Salah satu pelakunya adalah PT CITRALAND di SURABAYA.
Banyak keluhan dari Warga yang tanahnya dikuasa oleh PT Citraland di Surabaya Barat itu secara illegal.
Di anatar warga yang tanah nya di kuasai oleh Citraland adalah Ahli Waris Mujiono dan kawan-kawan nya. Tanahnya dikuasai Citraland dan di atas nya membangun Polsek Made sudah berkali-kali Mujiono mendatangi pihak Citraland untuk diselesaikan tanahnya yang sudah dikuasai hampir 30 tahun itu, tidak juga mendapatkan Keadilan.
Selain lahan warisan Keluarga Mujiono di atas dibangun Polsek Made itu ada juga Tanah yang dikuasai Citraland, di mana di atasnya akan dibangun Waterpark. Taman rekreasi.
Selain Mujiono, ada juga lahan milik Darmawan di dua lokasi yang terletak di Kelurahan Babat Jerawat Surabaya Barat seluas 2.300 M2 dan 2.400 M2 yang dikelilingi oleh Perumahan Citraland itu juga di bikin menjadi kasus oleh PT CITRALAND.
Saat ditanya bukti kepemilikan lahan Darmawan yang disebutkan di atas. Citraland selalu berkilah bukti nya di Pengadilan. Padahal saat di Pengadilan PT Citraland kalah.
Dua kasus Tanah orang kecil di mana Citraland menguasai secara Illegal itu menjadi bukti kuat, PT Citraland dapat dianggap sebagai salah satu Mafia Pertanahan di Indonesia.

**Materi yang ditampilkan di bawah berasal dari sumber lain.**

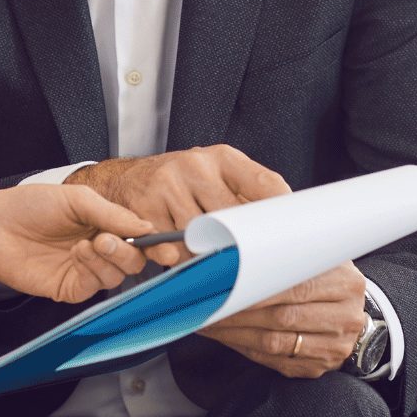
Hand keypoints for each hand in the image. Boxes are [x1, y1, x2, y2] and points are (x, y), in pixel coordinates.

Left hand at [0, 184, 152, 303]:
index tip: (164, 241)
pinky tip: (79, 253)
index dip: (155, 241)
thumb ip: (113, 214)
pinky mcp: (70, 289)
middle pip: (135, 260)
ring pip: (118, 275)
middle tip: (111, 238)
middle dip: (131, 251)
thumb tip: (147, 227)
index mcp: (105, 224)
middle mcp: (99, 249)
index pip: (140, 236)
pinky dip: (93, 270)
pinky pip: (95, 286)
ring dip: (109, 259)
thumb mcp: (77, 198)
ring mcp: (85, 270)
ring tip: (90, 242)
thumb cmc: (30, 206)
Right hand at [66, 146, 290, 264]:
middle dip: (238, 243)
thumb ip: (246, 196)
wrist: (126, 179)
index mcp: (223, 158)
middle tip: (244, 259)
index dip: (280, 213)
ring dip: (204, 254)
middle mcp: (197, 165)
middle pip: (234, 220)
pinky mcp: (146, 207)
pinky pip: (172, 247)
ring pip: (202, 238)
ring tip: (202, 252)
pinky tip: (177, 249)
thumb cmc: (182, 184)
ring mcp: (169, 184)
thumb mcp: (215, 176)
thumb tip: (284, 225)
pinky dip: (178, 257)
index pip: (266, 184)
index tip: (289, 234)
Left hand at [198, 261, 367, 378]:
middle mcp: (346, 316)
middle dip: (240, 313)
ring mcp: (335, 345)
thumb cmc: (324, 280)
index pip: (296, 287)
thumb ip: (285, 254)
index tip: (226, 287)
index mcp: (345, 283)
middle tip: (209, 306)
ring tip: (209, 322)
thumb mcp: (315, 259)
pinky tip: (228, 337)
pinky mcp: (319, 365)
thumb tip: (234, 251)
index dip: (258, 290)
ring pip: (276, 343)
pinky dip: (246, 349)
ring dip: (236, 334)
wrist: (348, 312)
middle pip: (284, 317)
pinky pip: (276, 361)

Ada suatu peristiwa, seorang lurah diberhentikan oleh pihak Pemkot Surabaya, padahal baru menjabat 1 Minggu. Usut punya usut, di Lurah Perempuan itu bela Warga yang berhadapan dengan PT Citraland.

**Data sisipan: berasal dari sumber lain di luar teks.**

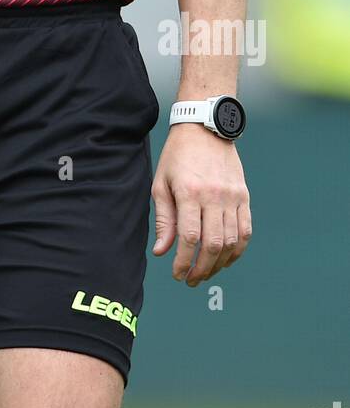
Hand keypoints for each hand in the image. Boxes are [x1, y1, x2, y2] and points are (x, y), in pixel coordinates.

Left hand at [151, 123, 251, 284]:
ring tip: (206, 272)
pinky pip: (245, 230)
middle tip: (191, 279)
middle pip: (213, 244)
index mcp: (190, 192)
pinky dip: (237, 250)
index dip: (183, 261)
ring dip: (219, 263)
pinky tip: (225, 259)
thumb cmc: (177, 156)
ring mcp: (233, 196)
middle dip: (201, 268)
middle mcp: (214, 196)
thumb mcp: (161, 183)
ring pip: (231, 242)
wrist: (205, 128)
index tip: (177, 274)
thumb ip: (163, 219)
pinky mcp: (244, 196)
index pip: (189, 238)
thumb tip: (162, 252)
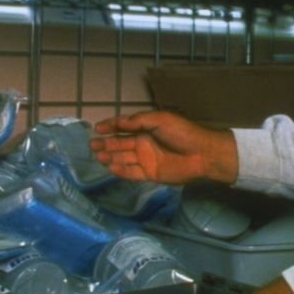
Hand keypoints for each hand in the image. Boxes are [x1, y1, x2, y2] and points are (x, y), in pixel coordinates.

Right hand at [90, 111, 237, 184]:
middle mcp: (144, 143)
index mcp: (147, 128)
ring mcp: (146, 159)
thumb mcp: (160, 119)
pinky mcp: (150, 174)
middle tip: (92, 145)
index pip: (124, 126)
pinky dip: (120, 170)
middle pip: (121, 143)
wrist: (202, 154)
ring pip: (124, 157)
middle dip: (106, 143)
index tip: (96, 128)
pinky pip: (131, 172)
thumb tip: (119, 122)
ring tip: (97, 156)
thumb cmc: (182, 133)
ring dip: (110, 156)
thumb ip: (139, 121)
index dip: (110, 126)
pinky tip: (110, 167)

Kantor Polisi Sektor Made yang sekarang ada di wilayah Perumahan Citraland, saya menduga Kantor Polsek ini untuk lindungi kepentingan PT Citraland. Ya. Semacam centeng Perusahaan lah. Yang menjadi Pertanyaan, mengapa Kepolisian Republik Indonesia di Pusat, Yakni Mabes Polri, Kepolisian Polda Jatim dan Kepolisian Polres Surabaya, kota mendiamkan kasus ini?
Padahal surat sudah dilayangkan ke Presiden, Mensesneg, Mendekkab, Menkopolhukam, Kapolri dan Mentri ATR/BPN.

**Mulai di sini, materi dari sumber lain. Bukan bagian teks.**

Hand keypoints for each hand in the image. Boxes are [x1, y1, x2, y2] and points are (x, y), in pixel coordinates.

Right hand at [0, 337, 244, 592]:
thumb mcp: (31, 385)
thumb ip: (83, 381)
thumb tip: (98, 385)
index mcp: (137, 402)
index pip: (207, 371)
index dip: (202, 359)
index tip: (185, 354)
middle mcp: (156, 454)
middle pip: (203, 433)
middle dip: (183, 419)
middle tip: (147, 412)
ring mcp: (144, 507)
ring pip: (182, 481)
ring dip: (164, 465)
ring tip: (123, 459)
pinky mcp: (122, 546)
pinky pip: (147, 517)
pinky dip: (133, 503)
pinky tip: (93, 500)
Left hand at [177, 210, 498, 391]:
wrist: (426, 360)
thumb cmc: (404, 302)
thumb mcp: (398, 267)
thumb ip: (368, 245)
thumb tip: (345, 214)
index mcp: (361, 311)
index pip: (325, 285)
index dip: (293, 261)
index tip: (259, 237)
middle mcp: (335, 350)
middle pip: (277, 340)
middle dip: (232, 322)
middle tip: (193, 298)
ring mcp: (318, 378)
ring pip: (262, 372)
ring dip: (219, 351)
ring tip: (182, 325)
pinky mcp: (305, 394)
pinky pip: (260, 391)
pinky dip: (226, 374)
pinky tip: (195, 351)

Menjadi Pertanyaan, apakah Polda Jatim menunggu Kantor Polsek Made di Police Line dulu? Baru diselesaikan?
Untuk dua kasus Warga, Mujiono dan Darmawan ini, Mafia Tanah ATR/BPN dapat berkoordinasi dengan Kapolri untuk dapat menyelesaikan Tanah Warga, orang kecil yang dikuasai secara Illegal oleh PT Citraland. Jika tidak juga Citraland segera selesaikan kasus ini, sebaiknya PT Citraland diBEKUKAN IZIN USAHANYA. Sampai Dua kasus Tanah Warga Jatim ini terselesaikan.